Have you tried the Arch Wiki's section on setting custom DNS servers for Network Manager?
https://wiki.archlinux.org/title/NetworkManager#Custom_DNS_servers
It seems that Network Manager clobbers /etc/resolv.conf with DHCP-obtained information by default. If you want to use it, you'll have to conform to the way it does things.
E. Liddell
Well, now this at least explains why Network Manager keeps resetting the /etc/resolv.conf file to the default.
The problem is, what they tell me on this page does not at all correspond to what OpenDNS tells me on their pages, nor to most other pages about setting alternative DNS servers (i.e., "free" and "open" as opposed to the Big Guys).

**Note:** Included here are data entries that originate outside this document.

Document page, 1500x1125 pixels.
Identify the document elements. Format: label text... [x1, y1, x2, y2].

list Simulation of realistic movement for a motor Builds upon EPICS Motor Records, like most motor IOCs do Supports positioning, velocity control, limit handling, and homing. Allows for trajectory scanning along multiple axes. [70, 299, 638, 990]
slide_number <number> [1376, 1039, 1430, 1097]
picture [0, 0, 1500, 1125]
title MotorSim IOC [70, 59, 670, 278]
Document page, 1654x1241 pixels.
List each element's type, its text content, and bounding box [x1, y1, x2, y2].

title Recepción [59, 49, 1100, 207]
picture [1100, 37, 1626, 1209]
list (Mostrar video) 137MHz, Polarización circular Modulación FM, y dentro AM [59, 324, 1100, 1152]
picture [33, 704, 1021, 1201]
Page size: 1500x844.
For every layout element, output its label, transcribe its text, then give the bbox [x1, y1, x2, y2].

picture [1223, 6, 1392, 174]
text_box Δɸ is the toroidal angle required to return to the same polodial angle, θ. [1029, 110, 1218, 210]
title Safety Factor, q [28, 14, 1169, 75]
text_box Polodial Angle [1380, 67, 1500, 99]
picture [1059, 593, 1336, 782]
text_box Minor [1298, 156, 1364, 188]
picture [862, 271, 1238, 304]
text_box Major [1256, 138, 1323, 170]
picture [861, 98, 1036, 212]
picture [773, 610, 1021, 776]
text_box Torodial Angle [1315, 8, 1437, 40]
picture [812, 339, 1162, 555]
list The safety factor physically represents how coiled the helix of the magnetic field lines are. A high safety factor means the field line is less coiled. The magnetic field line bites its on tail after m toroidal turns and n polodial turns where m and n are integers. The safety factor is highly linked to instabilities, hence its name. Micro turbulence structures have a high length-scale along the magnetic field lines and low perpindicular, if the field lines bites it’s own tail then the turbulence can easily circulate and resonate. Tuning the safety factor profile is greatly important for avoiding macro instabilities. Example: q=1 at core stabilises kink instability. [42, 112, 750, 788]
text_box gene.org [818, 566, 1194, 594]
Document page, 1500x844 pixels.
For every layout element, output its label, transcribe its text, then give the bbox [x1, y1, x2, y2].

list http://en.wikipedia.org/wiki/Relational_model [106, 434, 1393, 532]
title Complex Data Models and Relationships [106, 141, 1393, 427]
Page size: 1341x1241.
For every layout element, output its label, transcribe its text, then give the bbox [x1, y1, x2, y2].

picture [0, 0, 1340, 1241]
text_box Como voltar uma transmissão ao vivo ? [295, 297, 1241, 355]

The DNS guys may not be updating their documentation to keep up with best practices for more recent versions of Network Manager. While I have found out-of-date information on distro wikis in the past, I do trust them somewhat more than pages maintained by random services.
Also, this wiki page keeps bringing up systemd ... and I run Devuan, sysvinit. Am I missing something here? It has been awhile since I looked under the hood to examine how things actually work inside my system. I assume that Devuan has something else that corresponds to systemd for such matters as these.
I would have pointed you to the Gentoo wiki, which is primarily non-systemd, instead, but it doesn't have much info on Network Manager's underlying configuration files. I suppose the assumption is that if you're willing to mess around in configs in the first place, you're probably not going to install Network Manager.
I think Network Manager is supposed to be able to function without any other network control layer underneath it, but see if you have netifrc installed. That's the bottom network control layer on most Gentoo OpenRC (that is, non-systemd) machines, and if you set up a static configuration with it and get rid of Network Manager, you should be able to get more predictable behaviour.
(If you don't have netifrc, you may still have dhcpcd, which can often be convinced to behave if you smack it hard enough, but I've never tried to set up an alternate DNS server with it alone.)